**TASK OBJECTIVE**
The required answer is a copy of each line in the entries below that includes "Community".

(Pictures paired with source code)
* * * * * * * * *
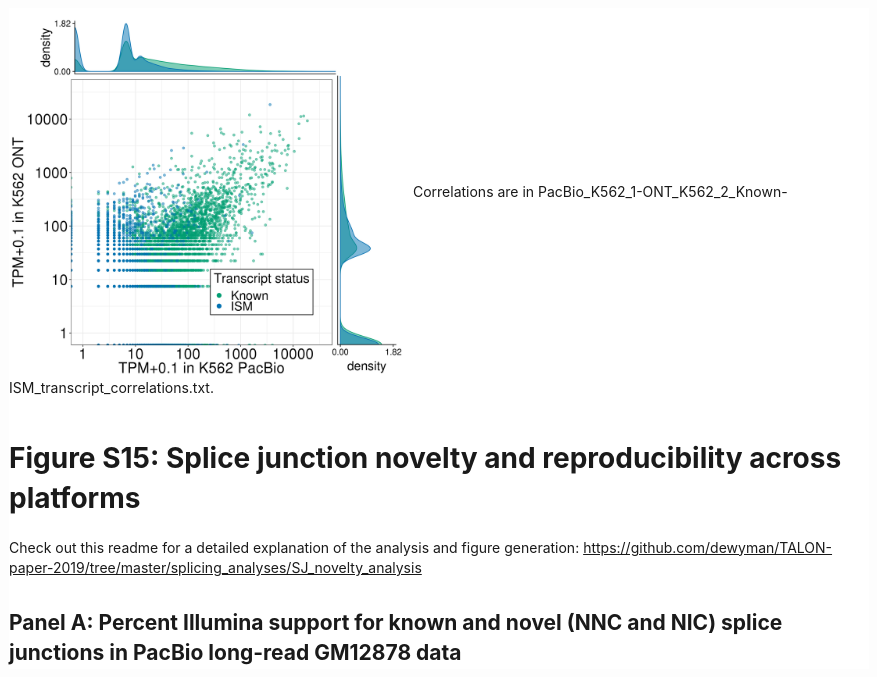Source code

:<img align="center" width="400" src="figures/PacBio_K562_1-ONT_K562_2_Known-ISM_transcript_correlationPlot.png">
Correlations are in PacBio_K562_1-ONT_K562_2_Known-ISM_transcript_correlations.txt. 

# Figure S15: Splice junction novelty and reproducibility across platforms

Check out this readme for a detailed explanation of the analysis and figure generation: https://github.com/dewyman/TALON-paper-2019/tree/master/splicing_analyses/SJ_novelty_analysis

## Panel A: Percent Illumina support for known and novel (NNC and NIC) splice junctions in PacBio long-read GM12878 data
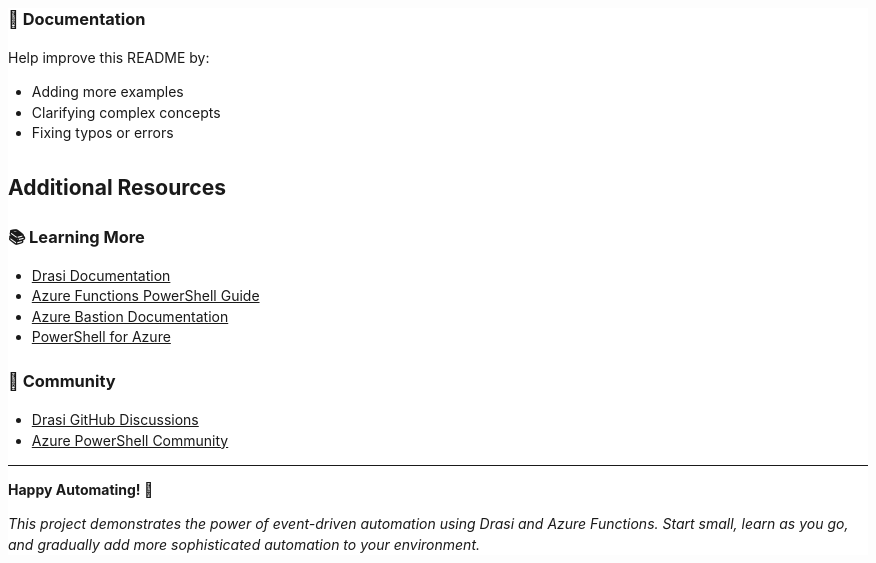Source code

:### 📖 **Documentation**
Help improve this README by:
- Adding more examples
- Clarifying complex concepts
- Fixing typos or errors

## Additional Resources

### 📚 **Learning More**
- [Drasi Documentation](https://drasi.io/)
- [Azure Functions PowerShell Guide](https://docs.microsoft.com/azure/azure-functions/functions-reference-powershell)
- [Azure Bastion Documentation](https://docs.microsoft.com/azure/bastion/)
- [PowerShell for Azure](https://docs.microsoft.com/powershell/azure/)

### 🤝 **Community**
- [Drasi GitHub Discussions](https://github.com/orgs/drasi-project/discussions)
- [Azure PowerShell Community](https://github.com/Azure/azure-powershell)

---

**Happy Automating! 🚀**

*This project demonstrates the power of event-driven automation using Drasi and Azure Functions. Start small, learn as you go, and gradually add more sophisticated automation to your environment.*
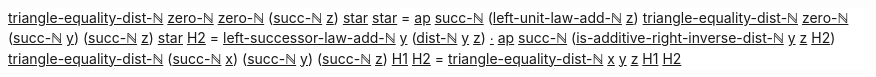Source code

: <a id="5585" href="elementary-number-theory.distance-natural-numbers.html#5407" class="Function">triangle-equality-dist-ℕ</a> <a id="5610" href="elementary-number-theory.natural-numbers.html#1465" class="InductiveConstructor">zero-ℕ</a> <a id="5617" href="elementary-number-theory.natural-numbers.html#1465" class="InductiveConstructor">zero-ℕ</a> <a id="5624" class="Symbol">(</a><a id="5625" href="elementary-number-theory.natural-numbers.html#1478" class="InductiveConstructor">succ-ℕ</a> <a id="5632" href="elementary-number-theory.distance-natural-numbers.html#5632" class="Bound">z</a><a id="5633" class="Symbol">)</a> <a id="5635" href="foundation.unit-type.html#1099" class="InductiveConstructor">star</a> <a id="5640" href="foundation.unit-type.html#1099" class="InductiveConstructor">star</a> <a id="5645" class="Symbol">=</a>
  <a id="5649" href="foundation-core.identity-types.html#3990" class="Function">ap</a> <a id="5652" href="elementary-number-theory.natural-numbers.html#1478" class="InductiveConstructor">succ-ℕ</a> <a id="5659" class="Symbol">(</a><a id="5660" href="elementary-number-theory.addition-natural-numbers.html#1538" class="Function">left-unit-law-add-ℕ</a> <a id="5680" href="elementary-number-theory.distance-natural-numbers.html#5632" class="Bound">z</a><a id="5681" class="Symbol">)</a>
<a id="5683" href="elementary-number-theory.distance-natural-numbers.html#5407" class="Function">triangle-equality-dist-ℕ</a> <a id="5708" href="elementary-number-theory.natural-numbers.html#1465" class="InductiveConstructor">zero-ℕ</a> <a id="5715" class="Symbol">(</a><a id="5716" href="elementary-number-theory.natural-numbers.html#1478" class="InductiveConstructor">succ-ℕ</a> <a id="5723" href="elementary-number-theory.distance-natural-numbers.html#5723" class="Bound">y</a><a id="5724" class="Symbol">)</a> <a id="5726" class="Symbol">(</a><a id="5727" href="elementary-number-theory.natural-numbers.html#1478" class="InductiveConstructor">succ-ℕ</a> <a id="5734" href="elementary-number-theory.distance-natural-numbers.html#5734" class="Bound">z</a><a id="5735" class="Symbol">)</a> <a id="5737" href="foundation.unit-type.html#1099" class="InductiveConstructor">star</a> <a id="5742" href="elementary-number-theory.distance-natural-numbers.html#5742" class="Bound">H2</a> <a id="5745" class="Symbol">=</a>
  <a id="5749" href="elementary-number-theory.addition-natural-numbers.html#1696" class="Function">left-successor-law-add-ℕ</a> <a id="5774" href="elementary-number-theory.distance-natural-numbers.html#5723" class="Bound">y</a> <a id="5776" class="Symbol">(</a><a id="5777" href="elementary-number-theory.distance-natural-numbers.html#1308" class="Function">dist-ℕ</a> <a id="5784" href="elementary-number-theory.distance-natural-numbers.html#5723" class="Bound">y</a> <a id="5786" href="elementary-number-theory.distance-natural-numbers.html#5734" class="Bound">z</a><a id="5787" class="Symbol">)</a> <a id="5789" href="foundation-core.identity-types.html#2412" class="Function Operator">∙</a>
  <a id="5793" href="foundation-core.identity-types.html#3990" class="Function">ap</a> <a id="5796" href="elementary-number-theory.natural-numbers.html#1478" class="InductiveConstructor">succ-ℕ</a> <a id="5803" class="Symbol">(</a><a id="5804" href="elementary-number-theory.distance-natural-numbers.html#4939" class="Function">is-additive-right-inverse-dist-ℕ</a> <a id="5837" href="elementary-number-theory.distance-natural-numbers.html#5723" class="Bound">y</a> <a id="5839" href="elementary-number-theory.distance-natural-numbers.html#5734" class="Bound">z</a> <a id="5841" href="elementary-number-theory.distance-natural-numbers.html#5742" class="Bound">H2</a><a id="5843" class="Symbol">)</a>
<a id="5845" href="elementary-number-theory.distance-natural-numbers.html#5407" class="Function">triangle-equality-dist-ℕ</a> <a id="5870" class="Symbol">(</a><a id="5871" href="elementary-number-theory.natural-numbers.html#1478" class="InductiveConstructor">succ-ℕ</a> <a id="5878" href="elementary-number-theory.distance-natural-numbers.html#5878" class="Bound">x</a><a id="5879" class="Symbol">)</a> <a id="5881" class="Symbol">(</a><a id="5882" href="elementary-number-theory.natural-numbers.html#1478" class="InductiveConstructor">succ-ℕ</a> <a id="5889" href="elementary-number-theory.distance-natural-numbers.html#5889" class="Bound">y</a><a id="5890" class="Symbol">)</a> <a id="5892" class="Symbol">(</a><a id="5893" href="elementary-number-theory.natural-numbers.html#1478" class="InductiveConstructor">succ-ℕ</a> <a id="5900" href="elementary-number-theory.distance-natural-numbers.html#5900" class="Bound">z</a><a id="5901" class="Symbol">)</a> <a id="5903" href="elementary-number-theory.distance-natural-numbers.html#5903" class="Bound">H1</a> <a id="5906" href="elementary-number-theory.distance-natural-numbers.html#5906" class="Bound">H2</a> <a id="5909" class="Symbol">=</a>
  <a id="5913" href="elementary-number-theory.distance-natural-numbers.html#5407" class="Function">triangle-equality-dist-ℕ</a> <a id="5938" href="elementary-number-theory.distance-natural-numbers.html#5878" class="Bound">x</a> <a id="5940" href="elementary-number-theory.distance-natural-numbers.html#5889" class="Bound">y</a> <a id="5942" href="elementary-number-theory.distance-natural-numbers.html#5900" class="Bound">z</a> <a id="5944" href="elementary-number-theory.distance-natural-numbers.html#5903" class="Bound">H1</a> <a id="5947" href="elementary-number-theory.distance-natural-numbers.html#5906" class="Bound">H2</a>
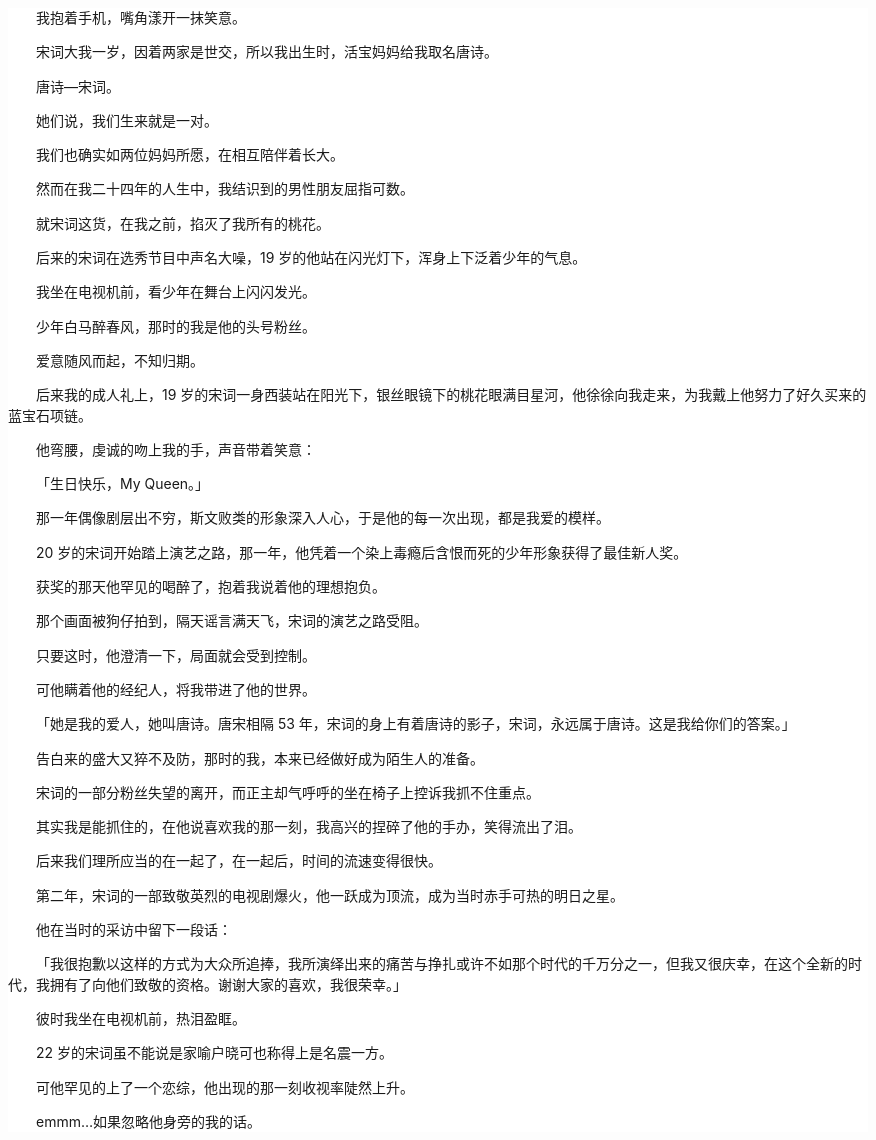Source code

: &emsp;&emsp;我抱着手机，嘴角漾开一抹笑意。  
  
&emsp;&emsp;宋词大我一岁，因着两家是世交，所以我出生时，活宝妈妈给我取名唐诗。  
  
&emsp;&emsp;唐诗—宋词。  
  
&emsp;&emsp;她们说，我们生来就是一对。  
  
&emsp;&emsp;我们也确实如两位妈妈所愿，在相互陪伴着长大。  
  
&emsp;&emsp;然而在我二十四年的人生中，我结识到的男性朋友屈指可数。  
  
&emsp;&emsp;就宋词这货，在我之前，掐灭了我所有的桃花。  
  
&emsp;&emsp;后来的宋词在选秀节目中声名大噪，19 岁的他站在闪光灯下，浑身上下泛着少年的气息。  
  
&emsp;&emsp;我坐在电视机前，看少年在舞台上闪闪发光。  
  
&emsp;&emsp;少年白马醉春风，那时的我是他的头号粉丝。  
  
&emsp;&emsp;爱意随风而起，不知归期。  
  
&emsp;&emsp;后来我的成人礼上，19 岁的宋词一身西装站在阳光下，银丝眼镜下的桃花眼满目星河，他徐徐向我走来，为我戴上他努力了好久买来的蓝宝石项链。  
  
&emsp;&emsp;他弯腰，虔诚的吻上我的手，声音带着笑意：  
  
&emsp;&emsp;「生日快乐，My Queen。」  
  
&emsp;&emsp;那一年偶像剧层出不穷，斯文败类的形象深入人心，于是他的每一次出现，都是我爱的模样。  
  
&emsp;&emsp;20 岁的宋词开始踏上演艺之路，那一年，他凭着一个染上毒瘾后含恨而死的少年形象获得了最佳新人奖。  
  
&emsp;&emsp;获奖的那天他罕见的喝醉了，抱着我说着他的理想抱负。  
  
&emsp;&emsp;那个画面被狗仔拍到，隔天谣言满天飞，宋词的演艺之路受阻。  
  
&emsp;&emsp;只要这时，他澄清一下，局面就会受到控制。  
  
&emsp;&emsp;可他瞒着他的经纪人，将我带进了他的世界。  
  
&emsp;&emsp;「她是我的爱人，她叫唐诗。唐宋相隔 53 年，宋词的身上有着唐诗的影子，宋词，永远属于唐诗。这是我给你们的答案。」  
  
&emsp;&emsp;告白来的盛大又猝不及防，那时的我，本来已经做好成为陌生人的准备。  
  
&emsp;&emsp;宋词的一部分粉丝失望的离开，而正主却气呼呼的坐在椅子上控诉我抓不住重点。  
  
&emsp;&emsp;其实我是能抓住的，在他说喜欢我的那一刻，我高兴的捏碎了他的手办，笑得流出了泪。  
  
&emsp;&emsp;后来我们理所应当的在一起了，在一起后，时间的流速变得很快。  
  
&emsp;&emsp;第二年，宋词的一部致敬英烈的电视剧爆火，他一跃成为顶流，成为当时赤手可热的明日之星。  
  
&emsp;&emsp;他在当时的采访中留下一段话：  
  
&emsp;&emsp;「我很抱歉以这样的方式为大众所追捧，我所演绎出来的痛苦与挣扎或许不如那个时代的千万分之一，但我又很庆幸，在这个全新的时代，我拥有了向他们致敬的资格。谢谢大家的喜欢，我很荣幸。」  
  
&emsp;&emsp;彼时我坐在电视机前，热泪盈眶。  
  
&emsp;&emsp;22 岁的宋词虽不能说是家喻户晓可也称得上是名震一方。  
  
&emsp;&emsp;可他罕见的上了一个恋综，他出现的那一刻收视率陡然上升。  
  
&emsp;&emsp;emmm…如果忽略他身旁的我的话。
* * * * * * * * *
**FINAL ANSWER**
### 🤝 **Community**
- [Azure PowerShell Community](https://github.com/Azure/azure-powershell)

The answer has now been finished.